By Amy Green
Religion News Service
ORLANDO, Fla. — Immigration has not weakened the Christian identity of the United States but rather strengthened it, the director of the Pew Forum on Religion and Public Life told Catholic bishops here Thursday (June 12).
“Even though immigration is increasing diversity,” Luis Lugo said, “its primary result is that it’s reinforcing the Christian character of American society.”
Lugo presented findings from Pew’s sweeping U.S. Religious Landscape Survey to some 240 Catholic bishops attending their annual spring meeting.
The survey, first released last February, measured the changing and diversifying religious affiliations of some 35,000 American adults.
Researchers found that Catholics lose more adherents than any other religious group; one in 10 Americans are former Catholics.
Despite those losses, Catholic numbers have held steady during the last two decades, at about a quarter of the U.S. population. That’s thanks in large part to immigrants, notably Hispanics. About one-third of U.S. Catholics are Hispanic, which is helping offset the more secular attitudes that have gained ground in Europe, Lugo said.

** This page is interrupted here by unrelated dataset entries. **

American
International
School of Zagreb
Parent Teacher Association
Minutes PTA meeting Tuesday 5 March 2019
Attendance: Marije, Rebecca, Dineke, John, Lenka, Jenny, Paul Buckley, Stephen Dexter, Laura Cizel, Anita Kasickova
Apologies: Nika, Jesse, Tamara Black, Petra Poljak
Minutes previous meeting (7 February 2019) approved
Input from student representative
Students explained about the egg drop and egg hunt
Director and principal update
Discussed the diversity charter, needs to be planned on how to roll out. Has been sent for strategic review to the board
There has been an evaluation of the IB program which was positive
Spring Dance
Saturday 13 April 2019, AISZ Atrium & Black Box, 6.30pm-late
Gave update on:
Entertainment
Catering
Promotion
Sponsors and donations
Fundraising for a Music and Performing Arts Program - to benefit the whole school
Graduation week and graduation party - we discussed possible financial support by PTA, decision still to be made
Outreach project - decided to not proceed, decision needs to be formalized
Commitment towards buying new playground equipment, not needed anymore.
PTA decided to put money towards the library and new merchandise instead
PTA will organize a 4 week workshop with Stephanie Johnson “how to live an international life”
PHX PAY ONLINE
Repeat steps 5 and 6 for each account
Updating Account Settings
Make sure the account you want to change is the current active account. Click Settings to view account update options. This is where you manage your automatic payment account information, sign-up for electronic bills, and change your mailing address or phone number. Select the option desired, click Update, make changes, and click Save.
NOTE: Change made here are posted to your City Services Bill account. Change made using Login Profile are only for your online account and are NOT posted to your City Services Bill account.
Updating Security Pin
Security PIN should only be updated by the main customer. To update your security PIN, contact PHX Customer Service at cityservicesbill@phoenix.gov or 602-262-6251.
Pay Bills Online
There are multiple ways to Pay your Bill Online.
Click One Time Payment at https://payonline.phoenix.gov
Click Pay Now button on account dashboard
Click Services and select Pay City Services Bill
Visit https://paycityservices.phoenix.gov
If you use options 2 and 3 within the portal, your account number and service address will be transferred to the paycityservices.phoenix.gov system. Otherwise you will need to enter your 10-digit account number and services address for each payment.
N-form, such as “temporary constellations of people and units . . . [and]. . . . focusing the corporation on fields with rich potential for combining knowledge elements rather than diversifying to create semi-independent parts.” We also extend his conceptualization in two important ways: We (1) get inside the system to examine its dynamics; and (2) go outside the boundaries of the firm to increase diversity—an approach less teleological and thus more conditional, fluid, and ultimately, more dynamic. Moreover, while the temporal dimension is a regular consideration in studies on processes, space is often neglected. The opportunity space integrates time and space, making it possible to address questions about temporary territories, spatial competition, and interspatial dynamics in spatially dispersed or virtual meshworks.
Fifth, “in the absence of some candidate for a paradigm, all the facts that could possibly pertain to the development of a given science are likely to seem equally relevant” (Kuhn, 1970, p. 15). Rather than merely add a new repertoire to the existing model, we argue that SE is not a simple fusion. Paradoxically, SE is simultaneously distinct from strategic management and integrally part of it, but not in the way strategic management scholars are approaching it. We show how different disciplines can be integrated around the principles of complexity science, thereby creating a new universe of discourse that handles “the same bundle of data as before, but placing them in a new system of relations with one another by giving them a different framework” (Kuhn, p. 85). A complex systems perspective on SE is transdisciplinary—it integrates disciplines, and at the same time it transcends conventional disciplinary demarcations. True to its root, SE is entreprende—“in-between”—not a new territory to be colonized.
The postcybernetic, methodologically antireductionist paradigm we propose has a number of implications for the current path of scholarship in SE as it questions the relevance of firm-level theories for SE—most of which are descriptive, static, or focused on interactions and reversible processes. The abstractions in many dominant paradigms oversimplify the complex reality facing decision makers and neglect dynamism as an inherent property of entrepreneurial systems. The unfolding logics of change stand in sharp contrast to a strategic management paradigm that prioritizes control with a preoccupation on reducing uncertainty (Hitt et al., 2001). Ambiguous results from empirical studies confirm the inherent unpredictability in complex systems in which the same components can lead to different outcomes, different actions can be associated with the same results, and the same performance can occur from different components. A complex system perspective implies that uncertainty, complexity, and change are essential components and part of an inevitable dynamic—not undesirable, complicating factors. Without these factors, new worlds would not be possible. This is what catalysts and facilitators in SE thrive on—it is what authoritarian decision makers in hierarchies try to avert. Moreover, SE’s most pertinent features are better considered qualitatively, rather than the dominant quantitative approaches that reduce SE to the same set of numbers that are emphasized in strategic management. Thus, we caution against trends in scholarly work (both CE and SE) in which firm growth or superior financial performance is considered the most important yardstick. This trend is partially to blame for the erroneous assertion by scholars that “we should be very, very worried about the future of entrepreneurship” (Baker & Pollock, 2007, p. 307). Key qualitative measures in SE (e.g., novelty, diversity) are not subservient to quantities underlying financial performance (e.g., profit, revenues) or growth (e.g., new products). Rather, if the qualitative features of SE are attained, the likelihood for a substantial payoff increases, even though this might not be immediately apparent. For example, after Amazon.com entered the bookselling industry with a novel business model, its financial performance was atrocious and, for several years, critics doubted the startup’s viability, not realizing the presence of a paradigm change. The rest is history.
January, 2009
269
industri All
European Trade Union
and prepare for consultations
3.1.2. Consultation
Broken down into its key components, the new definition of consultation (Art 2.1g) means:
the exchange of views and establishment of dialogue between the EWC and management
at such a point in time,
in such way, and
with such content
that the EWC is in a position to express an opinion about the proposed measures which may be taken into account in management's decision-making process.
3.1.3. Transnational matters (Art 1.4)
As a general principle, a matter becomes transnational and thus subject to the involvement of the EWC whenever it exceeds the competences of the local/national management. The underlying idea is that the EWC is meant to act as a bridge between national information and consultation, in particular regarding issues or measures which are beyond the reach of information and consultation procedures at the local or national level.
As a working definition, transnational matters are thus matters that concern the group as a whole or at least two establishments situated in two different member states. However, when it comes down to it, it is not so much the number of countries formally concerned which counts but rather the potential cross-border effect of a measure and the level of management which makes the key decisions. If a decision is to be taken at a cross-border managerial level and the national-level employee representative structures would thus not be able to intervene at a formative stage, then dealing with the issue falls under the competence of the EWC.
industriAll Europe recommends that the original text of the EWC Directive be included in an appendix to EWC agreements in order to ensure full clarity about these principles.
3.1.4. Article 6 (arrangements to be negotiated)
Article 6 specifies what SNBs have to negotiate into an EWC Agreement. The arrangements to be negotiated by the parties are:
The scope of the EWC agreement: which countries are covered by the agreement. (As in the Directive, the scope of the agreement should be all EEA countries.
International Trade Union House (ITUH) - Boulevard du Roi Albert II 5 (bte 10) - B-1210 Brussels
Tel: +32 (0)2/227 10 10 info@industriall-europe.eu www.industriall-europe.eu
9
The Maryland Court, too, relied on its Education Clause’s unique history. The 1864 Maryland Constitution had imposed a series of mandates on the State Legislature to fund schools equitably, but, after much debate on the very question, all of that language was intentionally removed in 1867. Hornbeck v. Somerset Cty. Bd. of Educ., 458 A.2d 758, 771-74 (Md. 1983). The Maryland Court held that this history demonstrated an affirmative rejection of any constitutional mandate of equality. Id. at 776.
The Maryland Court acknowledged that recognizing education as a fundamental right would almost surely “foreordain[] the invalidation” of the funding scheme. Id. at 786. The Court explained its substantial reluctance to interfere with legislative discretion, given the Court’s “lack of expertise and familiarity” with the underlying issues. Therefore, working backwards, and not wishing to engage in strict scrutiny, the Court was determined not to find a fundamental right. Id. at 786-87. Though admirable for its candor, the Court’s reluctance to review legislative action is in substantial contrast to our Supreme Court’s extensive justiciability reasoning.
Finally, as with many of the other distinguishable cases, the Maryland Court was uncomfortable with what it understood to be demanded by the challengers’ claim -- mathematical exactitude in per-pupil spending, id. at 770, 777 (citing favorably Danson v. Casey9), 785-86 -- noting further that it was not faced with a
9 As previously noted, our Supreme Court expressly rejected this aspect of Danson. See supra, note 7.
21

“Immigration is not leading to the de-Christianization of American society but to the de-Europization of American Christianity,” said Lugo, a native of Cuba.
“The future is here. And by that I mean the future of the United States is here in the Catholic Church. As it goes in the Roman Catholic Church on this question of ethnicity, so goes the country. The Catholic Church is a harbinger of what we’re going to see for the country as a whole.”